International Archives of Allergy and Immunology, vol.171, no.1, pp.54-60, 2016 (SCI-Expanded) identifier identifier

  • Publication Type: Article / Article
  • Volume: 171 Issue: 1
  • Publication Date: 2016
  • Doi Number: 10.1159/000450952
  • Journal Name: International Archives of Allergy and Immunology
  • Journal Indexes: Science Citation Index Expanded (SCI-EXPANDED), Scopus
  • Page Numbers: pp.54-60
  • Keywords: Cross-reactivity, Drug allergy, Hypersensitivity, Proton pump inhibitors, Skin tests
  • Lokman Hekim University Affiliated: No


Background: We previously reported perfect specificity and low sensitivity of skin tests in proton pump inhibitor (PPI)-induced immediate hypersensitivity reactions in a prospective multicenter study. Here, in a retrospective study, we aimed to further evaluate the diagnostic workup procedures and characteristics of the patients with suspected PPI hypersensitivity. Methods: This national multicenter study was conducted as a retrospective chart review of patients with a history of PPI-induced immediate hypersensitivity reaction. A total of 60 patients were included. Results of diagnostic workup procedures (standardized skin-prick, intradermal, and oral-provocation tests with PPIs) and the characteristics of the patients were analyzed. Results: Lansoprazole was the most commonly suspected drug with 41 patients (68.3%), followed by pantoprazole in 12 patients (20.0%), esomeprazole in 6 (10.0%), rabeprazole in 4 (6.7%), and omeprazole in 1 (1.7%). Anaphylaxis (40 patients, 66.7%) was the most common clinical presentation followed by urticaria (17 patients, 28.3%). Diagnostic skin tests with the culprit PPI were positive in 13/26 patients (50.0%). Diagnostic oral-provocation tests were negative in 6/8 patients; 5 of these 6 patients had skin test results with the culprit PPI, and all were negative.

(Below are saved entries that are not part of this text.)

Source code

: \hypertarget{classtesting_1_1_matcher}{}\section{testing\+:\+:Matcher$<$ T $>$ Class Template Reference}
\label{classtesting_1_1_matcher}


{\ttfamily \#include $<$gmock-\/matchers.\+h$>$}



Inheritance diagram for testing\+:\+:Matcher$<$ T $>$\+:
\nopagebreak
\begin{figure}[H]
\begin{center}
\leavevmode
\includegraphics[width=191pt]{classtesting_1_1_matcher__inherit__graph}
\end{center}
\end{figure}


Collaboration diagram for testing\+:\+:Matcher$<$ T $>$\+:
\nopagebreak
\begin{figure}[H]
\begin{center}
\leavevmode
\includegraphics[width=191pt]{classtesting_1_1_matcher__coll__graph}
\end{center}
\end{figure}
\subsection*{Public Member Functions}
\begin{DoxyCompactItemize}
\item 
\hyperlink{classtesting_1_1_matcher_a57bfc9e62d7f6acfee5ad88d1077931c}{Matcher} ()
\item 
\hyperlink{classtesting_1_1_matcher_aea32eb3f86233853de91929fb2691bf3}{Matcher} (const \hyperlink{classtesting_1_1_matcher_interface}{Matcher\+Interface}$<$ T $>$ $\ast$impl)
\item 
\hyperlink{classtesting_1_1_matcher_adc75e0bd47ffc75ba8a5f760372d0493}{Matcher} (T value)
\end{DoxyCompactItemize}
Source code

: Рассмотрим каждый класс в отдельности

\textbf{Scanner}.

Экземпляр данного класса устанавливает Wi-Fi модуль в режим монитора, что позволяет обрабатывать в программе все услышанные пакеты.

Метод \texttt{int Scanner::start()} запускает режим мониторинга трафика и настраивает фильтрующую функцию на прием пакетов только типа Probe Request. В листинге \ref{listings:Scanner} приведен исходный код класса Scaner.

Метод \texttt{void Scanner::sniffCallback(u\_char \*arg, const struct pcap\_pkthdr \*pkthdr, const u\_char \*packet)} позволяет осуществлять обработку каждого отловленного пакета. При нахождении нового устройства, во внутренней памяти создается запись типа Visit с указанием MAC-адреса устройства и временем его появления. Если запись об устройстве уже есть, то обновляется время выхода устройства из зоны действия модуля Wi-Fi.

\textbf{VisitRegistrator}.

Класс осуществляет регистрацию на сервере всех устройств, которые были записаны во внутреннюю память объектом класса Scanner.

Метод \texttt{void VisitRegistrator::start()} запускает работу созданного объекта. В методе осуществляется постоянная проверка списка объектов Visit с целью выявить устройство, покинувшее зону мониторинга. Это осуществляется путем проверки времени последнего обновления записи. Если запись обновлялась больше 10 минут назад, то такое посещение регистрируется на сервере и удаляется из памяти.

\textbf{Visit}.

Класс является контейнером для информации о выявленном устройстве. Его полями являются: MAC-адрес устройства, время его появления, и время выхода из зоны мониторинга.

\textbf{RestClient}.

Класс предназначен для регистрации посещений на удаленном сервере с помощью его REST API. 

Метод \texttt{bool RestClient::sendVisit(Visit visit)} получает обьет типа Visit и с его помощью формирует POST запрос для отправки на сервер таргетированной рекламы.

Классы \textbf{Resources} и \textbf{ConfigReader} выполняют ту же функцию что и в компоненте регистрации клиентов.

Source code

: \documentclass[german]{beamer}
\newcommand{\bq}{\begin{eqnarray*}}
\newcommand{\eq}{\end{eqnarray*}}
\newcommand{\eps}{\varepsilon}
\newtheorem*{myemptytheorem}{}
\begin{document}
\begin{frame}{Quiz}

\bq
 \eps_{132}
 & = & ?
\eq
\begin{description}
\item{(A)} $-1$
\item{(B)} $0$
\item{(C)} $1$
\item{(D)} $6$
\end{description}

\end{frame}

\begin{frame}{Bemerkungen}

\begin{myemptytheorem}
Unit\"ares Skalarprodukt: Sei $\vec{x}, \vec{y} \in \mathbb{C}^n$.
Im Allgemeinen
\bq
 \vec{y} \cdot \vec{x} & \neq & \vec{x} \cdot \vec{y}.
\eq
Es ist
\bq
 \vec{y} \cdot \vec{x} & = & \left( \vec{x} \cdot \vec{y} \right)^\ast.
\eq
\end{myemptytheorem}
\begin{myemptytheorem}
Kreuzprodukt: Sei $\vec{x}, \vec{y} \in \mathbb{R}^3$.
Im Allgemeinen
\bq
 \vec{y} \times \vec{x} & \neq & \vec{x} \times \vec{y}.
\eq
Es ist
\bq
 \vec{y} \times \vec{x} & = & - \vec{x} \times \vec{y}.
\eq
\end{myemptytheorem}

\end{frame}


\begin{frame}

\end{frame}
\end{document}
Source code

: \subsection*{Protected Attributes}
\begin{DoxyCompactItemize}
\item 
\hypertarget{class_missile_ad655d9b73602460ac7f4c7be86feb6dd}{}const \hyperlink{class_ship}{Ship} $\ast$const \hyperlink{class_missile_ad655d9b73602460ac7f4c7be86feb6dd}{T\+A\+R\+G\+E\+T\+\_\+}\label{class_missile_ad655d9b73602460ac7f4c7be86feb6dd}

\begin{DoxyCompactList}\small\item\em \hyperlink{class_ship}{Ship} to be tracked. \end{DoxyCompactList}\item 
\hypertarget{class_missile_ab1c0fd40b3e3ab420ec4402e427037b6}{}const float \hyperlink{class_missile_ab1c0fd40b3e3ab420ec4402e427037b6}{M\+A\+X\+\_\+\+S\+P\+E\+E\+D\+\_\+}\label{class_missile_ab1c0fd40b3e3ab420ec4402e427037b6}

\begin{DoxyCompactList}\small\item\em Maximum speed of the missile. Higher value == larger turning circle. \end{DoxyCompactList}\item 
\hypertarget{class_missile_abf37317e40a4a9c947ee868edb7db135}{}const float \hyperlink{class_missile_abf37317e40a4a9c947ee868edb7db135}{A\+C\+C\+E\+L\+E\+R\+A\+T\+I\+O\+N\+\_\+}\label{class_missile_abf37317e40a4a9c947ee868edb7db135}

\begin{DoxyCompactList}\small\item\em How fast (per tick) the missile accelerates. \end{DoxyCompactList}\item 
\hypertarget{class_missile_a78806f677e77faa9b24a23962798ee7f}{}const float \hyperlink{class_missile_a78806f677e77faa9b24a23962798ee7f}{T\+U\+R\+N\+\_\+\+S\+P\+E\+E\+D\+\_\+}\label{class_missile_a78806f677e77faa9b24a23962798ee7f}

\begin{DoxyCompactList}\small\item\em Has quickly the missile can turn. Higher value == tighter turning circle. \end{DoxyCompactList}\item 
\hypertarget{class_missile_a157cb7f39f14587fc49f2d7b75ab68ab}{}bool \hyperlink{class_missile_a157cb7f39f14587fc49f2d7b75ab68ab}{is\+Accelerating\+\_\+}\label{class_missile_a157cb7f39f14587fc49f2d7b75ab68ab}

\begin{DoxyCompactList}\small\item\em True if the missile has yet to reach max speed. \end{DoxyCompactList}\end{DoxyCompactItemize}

Ten patients had at least 1 cross-reactivity. Extensive cross-reactivity (between >2 PPIs) was detected in 4 patients. Conclusions: Lansoprazole was the most frequently implicated drug and anaphylaxis was the most frequent manifestation of PPI-induced hypersensitivity reactions. Physicians should be aware of the possible cross-reactivity among PPIs; however, a safe, alternative PPI can usually be detected by a thorough drug allergy workup.